» EXCERPTED TEXT:
══════

# Best chest exercises with dumbbell and barbell and no bench.



## westham1436114921 (Apr 11, 2013)

If anyone could give me the best exercises as per above, that would be great.

I have looked at floor presses and floor flys so far.

Any others would be great.


----------



## benno_2010 (Oct 8, 2010)

why are you doing them with out a bench?


----------



## westham1436114921 (Apr 11, 2013)

I don't own one or have the room at the moment mate.


----------



## benno_2010 (Oct 8, 2010)

westham said:


> I don't own one or have the room at the moment mate.


find room - get one! other then that i dont think theres much you can do mate!


----------



## westham1436114921 (Apr 11, 2013)

Cheers mate. Wil invest soon and make room for it! haha


----------



## benno_2010 (Oct 8, 2010)

westham said:


> Cheers mate. Wil invest soon and make room for it! haha


no probs - was abit of a blunt answer but its honest mate!


----------



## lickatsplit (Aug 21, 2012)

its not going to take up that much more room, all you are doing is elevating yourself from the floor anyway. all I can think is body weight (press ups) or renegade rows.


----------



## FGT (Jun 2, 2008)

Stand between two walls about 18" apart and push as hard as you can for 10 secs!! 10 sets should do ya nicely! Isometric contractions are you new best friend and loads of push ups with various weight children on your back!


----------



## westham1436114921 (Apr 11, 2013)

FGT said:


> Stand between two walls about 18" apart and push as hard as you can for 10 secs!! 10 sets should do ya nicely! Isometric contractions are you new best friend and loads of push ups with various weight children on your back!


Many thanks for that one!


----------



## Sambuca (Jul 25, 2012)

just lie down and do db press&#8230;.


----------



## westham1436114921 (Apr 11, 2013)

benno_2010 said:


> no probs - was abit of a blunt answer but its honest mate!


 Best way to be mate!


----------



## Monkey skeleton (Jul 8, 2012)

westham said:


> If anyone could give me the best exercises as per above, that would be great.
> 
> I have looked at floor presses and floor flys so far.
> 
> Any others would be great.


For about the first year of my training my bench was a plank lay on two chairs with a folded towel on it. Worked fine for DB press!


----------



## Smitch (Dec 29, 2008)

Barbell pullovers on the floor, lay with arms out stretched holding the barbell and pull up so your arms are pointing to the ceiling, that's about it!


----------

══════

» RECORDED DATA:
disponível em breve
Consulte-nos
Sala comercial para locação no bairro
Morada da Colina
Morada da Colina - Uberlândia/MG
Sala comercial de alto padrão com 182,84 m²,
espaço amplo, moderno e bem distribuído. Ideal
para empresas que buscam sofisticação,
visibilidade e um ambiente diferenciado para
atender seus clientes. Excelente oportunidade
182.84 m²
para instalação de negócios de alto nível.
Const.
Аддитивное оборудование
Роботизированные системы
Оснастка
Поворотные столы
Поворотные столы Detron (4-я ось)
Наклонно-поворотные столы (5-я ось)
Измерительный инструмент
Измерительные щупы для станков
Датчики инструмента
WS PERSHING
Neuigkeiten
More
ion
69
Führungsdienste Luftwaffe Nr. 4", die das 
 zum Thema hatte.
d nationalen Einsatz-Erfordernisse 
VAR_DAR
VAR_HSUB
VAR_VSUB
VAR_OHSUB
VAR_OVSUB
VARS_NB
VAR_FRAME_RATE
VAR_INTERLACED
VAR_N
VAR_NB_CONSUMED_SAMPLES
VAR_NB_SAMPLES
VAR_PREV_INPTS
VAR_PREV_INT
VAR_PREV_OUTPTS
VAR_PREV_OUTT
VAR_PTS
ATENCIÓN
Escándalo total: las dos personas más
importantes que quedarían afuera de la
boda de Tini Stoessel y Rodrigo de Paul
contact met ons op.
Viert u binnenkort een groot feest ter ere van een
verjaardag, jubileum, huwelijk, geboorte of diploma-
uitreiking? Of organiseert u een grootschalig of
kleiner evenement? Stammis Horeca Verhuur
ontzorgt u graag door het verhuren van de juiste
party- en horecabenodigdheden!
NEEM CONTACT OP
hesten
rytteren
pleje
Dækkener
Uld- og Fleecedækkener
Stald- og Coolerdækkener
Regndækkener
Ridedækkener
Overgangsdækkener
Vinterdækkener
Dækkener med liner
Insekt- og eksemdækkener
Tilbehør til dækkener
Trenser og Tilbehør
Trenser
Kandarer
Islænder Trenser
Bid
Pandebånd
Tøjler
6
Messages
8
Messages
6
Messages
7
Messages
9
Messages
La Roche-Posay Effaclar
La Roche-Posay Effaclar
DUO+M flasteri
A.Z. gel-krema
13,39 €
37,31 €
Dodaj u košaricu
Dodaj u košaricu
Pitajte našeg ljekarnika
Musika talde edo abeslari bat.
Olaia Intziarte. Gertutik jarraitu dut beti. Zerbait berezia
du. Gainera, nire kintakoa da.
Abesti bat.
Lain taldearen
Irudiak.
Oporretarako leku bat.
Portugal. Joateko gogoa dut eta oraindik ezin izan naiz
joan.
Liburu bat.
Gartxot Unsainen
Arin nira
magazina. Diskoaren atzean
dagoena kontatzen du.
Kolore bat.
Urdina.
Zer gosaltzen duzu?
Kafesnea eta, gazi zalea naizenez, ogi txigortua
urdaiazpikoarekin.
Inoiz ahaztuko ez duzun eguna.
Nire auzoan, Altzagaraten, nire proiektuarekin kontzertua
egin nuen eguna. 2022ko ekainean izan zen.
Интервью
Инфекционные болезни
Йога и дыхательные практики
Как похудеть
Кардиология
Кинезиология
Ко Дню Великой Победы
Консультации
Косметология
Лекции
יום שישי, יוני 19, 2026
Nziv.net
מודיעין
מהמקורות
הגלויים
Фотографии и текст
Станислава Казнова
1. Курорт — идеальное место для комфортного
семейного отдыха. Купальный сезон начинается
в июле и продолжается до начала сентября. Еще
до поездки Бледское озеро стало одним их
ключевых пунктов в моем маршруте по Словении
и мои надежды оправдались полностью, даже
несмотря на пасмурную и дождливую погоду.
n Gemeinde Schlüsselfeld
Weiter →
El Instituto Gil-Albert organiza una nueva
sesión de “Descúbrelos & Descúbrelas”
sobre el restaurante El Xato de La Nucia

══════

» EXERCISE INSTRUCTIONS:
(1) In the chest-exercise thread, what did one poster use as a bench for about the first year of training?
(2) Reproduce the chest-exercise thread from "## lickatsplit (Aug" to "or renegade rows.".

» SOLUTION SET:
(1) A plank laid on two chairs with a folded towel on it.

(2)
## lickatsplit (Aug 21, 2012)

its not going to take up that much more room, all you are doing is elevating yourself from the floor anyway. all I can think is body weight (press ups) or renegade rows.